The American writer Thomas Friedman said that President Joe Biden invited him last Monday to have lunch with him at the White House, where they had a long conversation on a number of topics.

He explained in

an article

in The New York Times that all the topics he discussed with the president are kept confidential and are not publishable, and therefore he cannot reveal everything, except for what he ate and what he felt after that.

He added that the food he ate included a sandwich of tuna salad with tomatoes stuffed in a whole piece of wheat bread, along with fruit salad and a chocolate milkshake as a dessert.

Biden collected the diaspora of NATO

The writer directed his speech to what he called "fools" on Fox News Network who say that Biden cannot connect two sentences together.

He added in a tone not without sarcasm that the urgent news - which belongs to these people - is that the president has just been able to bring together the diaspora of NATO and the Western alliance extending from Canada to Finland and even Japan, in order to help Ukraine protect its nascent democracy from the attack of Russian President Vladimir Putin, who he describes as a fascist.

So Ukraine was able - according to his claim - to inflict heavy losses on the invading Russian army, attributing this to the rapid deployment of US and NATO trainers and the massive transfer of precision weapons, without losing a single American soldier.

Friedman considered this the best management and strengthening of the alliance since US President George HW Bush, who was also said to be unable to formulate two sentences together, even though he helped the collapse of the Soviet Union and the reunification of Germany, without firing a single shot or losing a single American life.

Fearing that the American Diaspora will not be united

The writer did not want to openly reveal his conversation with Joe Biden, noting that what he can read between the lines of the president's words is that he is worried about the possibility of his inability to reunite the Americans, even though he was able to reunite the West.

Friedman noted that it is clear that the president prioritizes American reunification over the "building back better" plan he previously proposed, knowing that this is what prompted Americans to elect him.

The plan aims to invest $3,500 billion over 10 years to "transform" American society by providing free nurseries, improving health care, investing in housing, regulating immigrants and combating climate change.


Is it too late to put the Americans back together?

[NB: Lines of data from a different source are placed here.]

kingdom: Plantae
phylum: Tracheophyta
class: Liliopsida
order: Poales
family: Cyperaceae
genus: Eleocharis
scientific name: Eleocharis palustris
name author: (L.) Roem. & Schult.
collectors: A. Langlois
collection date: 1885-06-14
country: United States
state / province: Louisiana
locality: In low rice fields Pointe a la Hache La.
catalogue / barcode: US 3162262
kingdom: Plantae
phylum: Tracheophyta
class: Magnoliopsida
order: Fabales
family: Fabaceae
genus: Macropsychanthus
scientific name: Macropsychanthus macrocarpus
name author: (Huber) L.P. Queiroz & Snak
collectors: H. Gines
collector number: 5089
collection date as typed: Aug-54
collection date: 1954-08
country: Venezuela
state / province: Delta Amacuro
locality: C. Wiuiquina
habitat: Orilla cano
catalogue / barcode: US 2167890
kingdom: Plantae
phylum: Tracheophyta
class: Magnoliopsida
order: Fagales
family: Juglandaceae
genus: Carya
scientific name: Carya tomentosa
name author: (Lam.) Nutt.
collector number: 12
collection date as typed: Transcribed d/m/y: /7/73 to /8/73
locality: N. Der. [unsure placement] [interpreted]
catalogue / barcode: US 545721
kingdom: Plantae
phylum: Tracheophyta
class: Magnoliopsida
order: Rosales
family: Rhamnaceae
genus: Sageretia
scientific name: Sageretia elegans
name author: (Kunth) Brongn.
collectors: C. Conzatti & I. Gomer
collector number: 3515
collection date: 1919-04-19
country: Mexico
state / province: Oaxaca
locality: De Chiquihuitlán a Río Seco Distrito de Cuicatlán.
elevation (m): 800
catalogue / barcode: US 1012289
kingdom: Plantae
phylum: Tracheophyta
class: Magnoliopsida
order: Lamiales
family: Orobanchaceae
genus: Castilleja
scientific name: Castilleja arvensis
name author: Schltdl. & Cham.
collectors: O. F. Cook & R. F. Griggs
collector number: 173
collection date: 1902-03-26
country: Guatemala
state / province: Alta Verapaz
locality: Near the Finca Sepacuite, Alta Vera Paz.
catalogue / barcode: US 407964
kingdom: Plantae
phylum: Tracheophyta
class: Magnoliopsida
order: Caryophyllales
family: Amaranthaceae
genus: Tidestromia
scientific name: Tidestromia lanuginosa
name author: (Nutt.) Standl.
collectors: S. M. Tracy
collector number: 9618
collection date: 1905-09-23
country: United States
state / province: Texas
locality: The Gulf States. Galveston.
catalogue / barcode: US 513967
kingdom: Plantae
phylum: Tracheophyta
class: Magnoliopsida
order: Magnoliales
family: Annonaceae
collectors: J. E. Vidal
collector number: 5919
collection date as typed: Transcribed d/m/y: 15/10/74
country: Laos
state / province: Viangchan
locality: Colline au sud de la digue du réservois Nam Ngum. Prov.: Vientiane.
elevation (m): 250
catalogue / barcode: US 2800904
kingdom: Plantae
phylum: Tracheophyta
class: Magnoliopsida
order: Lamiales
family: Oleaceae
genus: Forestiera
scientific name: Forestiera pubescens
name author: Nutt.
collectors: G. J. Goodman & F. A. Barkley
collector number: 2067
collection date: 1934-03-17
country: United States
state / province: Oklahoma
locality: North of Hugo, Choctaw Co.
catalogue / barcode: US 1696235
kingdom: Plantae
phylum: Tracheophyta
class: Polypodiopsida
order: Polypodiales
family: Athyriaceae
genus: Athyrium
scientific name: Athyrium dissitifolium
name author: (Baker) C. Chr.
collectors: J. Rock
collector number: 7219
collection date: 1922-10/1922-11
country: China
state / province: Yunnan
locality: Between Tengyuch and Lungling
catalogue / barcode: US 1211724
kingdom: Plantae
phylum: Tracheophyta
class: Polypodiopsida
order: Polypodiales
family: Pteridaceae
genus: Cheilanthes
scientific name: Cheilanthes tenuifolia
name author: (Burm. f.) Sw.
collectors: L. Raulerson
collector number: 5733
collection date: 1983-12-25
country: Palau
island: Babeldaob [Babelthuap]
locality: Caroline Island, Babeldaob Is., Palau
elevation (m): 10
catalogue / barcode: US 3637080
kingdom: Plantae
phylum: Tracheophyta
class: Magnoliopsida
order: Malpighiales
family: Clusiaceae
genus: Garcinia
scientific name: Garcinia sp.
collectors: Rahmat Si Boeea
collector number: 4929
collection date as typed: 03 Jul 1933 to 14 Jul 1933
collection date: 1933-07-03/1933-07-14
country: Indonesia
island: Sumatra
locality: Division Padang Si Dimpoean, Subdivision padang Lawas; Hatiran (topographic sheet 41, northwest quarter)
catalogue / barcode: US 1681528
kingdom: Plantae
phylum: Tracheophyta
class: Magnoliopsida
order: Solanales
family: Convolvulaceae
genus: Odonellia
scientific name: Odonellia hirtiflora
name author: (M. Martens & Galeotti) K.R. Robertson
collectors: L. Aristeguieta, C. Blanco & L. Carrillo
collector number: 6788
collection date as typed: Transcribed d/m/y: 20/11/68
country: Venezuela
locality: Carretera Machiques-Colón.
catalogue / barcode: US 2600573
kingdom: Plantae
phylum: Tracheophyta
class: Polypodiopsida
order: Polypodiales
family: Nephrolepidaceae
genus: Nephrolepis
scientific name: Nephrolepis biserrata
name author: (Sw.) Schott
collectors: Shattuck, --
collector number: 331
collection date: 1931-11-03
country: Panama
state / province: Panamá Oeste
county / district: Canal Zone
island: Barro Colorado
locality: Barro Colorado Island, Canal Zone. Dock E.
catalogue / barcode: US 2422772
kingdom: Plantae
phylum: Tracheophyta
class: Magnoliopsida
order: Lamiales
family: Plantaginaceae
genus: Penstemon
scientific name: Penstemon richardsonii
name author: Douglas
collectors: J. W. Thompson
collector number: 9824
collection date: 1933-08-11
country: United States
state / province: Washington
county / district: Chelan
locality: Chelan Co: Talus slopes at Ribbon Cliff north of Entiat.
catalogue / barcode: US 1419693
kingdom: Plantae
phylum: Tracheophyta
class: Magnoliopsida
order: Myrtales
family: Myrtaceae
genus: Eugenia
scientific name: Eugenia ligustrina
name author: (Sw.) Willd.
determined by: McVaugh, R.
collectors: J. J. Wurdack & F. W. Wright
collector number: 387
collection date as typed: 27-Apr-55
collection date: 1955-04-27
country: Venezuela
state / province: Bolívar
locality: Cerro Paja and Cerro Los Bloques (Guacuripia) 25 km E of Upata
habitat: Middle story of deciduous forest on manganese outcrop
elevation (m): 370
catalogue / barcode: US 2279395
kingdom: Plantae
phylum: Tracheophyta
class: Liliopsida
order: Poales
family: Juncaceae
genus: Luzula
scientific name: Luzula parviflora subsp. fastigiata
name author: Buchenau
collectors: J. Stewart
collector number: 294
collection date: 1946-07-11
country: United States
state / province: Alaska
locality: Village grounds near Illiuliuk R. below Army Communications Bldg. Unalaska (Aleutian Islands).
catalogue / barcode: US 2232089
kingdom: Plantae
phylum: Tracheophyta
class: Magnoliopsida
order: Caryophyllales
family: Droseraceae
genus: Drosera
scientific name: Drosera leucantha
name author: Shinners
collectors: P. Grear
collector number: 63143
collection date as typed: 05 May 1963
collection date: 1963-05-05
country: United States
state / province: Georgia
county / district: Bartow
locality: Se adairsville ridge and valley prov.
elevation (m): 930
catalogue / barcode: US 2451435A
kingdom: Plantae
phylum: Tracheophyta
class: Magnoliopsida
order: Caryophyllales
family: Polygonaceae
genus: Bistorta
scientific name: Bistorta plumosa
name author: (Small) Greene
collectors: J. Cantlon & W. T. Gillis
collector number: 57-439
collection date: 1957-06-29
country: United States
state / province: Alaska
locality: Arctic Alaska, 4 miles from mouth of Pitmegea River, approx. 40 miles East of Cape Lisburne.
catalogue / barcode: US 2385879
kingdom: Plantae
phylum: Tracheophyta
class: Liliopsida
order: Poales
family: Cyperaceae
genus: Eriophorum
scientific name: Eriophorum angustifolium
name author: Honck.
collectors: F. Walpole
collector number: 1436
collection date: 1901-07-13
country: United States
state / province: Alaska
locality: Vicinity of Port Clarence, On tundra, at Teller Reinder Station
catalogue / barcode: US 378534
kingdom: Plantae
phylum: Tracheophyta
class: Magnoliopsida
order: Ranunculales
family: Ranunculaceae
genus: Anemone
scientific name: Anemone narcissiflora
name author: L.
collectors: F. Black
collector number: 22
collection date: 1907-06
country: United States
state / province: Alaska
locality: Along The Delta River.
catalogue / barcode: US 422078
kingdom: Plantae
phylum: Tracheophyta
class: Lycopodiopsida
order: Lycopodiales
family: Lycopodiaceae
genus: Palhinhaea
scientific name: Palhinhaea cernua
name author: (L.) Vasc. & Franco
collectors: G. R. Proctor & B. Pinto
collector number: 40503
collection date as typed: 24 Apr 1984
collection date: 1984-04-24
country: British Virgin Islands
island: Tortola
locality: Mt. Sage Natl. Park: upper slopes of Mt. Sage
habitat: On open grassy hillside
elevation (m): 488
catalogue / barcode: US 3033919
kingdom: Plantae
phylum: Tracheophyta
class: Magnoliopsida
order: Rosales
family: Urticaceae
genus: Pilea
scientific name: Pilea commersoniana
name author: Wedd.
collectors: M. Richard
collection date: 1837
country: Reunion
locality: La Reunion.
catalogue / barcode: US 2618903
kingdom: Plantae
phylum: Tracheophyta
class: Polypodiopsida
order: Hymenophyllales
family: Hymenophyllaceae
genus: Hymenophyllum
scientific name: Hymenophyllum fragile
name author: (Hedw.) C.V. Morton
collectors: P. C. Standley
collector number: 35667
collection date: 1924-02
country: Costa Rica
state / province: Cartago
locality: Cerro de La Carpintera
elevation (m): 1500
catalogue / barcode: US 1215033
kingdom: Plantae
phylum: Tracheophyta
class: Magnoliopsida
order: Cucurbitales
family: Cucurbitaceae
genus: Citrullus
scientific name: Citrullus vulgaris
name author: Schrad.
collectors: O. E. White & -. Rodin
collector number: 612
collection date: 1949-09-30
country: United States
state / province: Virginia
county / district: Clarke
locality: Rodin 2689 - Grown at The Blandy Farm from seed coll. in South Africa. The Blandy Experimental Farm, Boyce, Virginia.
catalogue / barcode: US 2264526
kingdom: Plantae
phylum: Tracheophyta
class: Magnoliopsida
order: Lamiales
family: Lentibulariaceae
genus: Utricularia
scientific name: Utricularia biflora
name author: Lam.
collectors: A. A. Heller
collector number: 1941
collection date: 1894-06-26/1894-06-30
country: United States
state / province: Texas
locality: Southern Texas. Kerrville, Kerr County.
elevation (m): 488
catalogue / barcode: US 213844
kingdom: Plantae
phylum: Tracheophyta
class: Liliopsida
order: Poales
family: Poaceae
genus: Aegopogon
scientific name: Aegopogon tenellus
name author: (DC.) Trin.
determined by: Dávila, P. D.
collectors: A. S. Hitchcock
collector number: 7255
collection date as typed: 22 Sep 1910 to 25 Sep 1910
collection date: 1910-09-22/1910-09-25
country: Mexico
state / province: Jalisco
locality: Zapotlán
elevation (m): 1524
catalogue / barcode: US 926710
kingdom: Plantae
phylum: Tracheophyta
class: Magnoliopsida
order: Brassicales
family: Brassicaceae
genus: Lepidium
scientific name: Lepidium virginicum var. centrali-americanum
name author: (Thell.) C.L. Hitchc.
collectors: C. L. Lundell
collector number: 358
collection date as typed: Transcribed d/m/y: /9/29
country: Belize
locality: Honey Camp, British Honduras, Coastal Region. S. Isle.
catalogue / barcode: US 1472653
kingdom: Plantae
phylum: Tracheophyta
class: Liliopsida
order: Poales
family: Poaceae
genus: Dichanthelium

However, Friedman wonders in his article whether Biden can restore the bond between Americans, and whether it is too late for that?

He expressed his fear that the Americans will break something very dear to them very soon, "and once we break it, that thing will dissipate and we may never be able to get it back."

By that, he said, he meant "our ability to transfer power peacefully and legitimately, which we have demonstrated since the founding of the American state."

He believes that the peaceful and legitimate transfer of power is the cornerstone of American democracy, and that its destruction means that none of the state institutions will be able to function for a long time, and "we will fall into political and financial chaos."

Trump and the quagmire of chaos

He added that a closer look at America's descent into chaos brings people back to the election of former President Donald Trump and his supporters in the Republican congressional primaries "who want to restrict immigration, ban abortions, lower corporate taxes, pump more oil, and reduce sex education." in schools and liberating citizens from imposing the requirement to wear masks during the epidemic.”

According to Friedman's article, recent primaries and investigations into the January 6 insurrection in the Capitol have revealed a movement by Trump and his supporters motivated not by a coherent set of policies, but rather by the grandiose premise that Biden did not win a majority of the Electoral College. in a fair and impartial manner.

The American writer made a comparison between what the United States is currently experiencing and the conditions that prevailed in Lebanon in the seventies of the last century.

In this regard, he said that based on his journalistic experience, he believes that Lebanese politicians are the ones who plunged their "fragile" democracy into a long-running civil war, expressing his fear that this would happen in America.

He concluded by saying that he left the White House after his lunch with the President with a full stomach and a lump in his heart.